Relation to previous practice
I have worked and been trained as a ⊞er. I have also worked and been trained as a musician, a theatre maker, a teacher, a web developer. The boundaries have never been clear. I'm not sure will this make them clearer or fuzzier. Hopefully bring the fuzziness into focus, without expecting it to be clear.
Relation to a larger context
I'm struggling with this a little, sometimes it feels too personal. OSP. Ruben Pater. Meghan Clarke. The context of design studios and institutions I was involved with in Ireland. The context of other workers who relate to and struggle under systems and labels like "self-employed", "freelance", "creative". This also makes me a little uncomfortable as most of these workers including me come from an extremely privileged position of literal wealth and other advantages which allow them to operate in these fields. I dont want to suggest their struggles to be worse than or even comparable to those of many others people currently on this planet. I'm worried about the urgency and validity of the work, is this a good way to spend my time?
References/bibliography
Jian's work from last year, as well as Supi, Emma, and Kim.
Caps Lock, Ruben Pater
This book is about ⊞ from several different contexts. It's chapter headings show that it examines the "⊞er as" (salesperson, worker, amateur, activist, etc). It has given me so far lots to think about in terms of the ⊞er's role in society, particularly through a Marxist lens. Further Reading: 'The Politics of Design: A (Not So) Global Design Manual for Visual Communication 2016'.
16 case-stories re-imagining the practice of lay-out, Open Source Publishing
This is relevant to the part where I want to examine the eco-system of tools that surround me, and make tools that play with the boundaries and possibilities. It includes some really interesting experiments in the same spirit. I need to read it again because it gave me loads of fun ideas.
Death of a Son, Jon Silkin
I have seen stones: I have seen brick But this house was made up of neither bricks nor stone But a house of flesh and blood With flesh of stone
And bricks for blood. A house Of stones and blood in breathing silence with the other Birds singing crazy on its chimneys. But this was silence,
The "Moralities" of Poaching. Manufacturing personal artefacts on the factory floor, Anteby, M.
Case study of the weird boundaries or connections between labour and the rest of existence ("leisure"). Situating labour within bigger social structures. It would be interesting to work through a similar lens.
Notes on: De Certeau, M.(1984) The Practice of Everyday Life, Dave Harris
And also the original De Certeau piece. This is about navigating systems, networks and institutions, tactics and counter strategies.
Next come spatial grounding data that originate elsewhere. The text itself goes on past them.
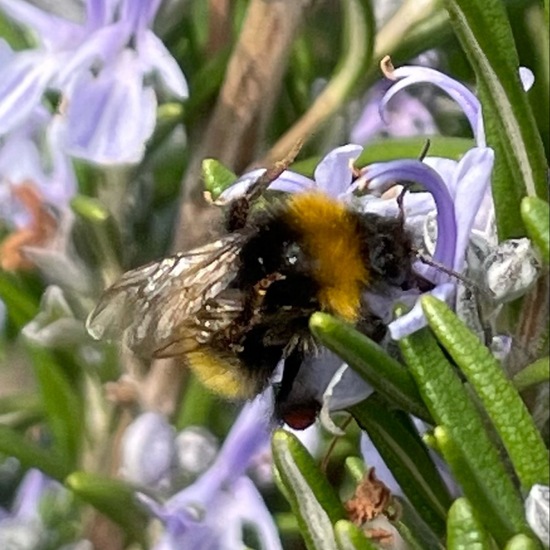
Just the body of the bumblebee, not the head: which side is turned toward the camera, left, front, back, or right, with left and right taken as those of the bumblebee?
right

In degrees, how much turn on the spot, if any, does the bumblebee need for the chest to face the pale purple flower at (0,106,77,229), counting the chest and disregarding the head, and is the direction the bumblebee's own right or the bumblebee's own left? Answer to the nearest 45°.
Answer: approximately 135° to the bumblebee's own left
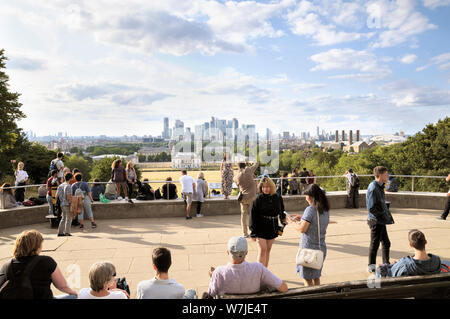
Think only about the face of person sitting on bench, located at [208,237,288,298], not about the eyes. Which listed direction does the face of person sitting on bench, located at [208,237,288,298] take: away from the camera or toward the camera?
away from the camera

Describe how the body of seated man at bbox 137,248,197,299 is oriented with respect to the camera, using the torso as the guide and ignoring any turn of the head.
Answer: away from the camera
It is about disorder and destruction/destructuring.
interrupt the accepted framework and order, which 'leaks... meaning: it is a sieve order'
A Prehistory of the Cloud, Tung-Hui Hu
This is relevant because I find the cloud based elements of my practices, in particular design software and communication tools, to be very influential on how the practices are carried out. Also the time-sharing aspects of computer and human networks that the book deals with and our modern view of time, where it comes from and how it affects us.
On the Inconvenience of Other People, Lauren Berlant
I dont have a specific reason why its included it's affected everything to be honest. I guess most relevant here is the idea of 'loosening objects' which is the main point of my work, to loosen ⊞.
Deep Play: Notes on the Balinese Cockfight, Clifford Geertz
Or the Interpretation of Culture, but I haven't read much of that except for the title. I am interested in the method of thick description that Geertz used here, trying to look at events, episodes and practices in a lot of detail to understand why people do things, and how they derive meaning from their actions.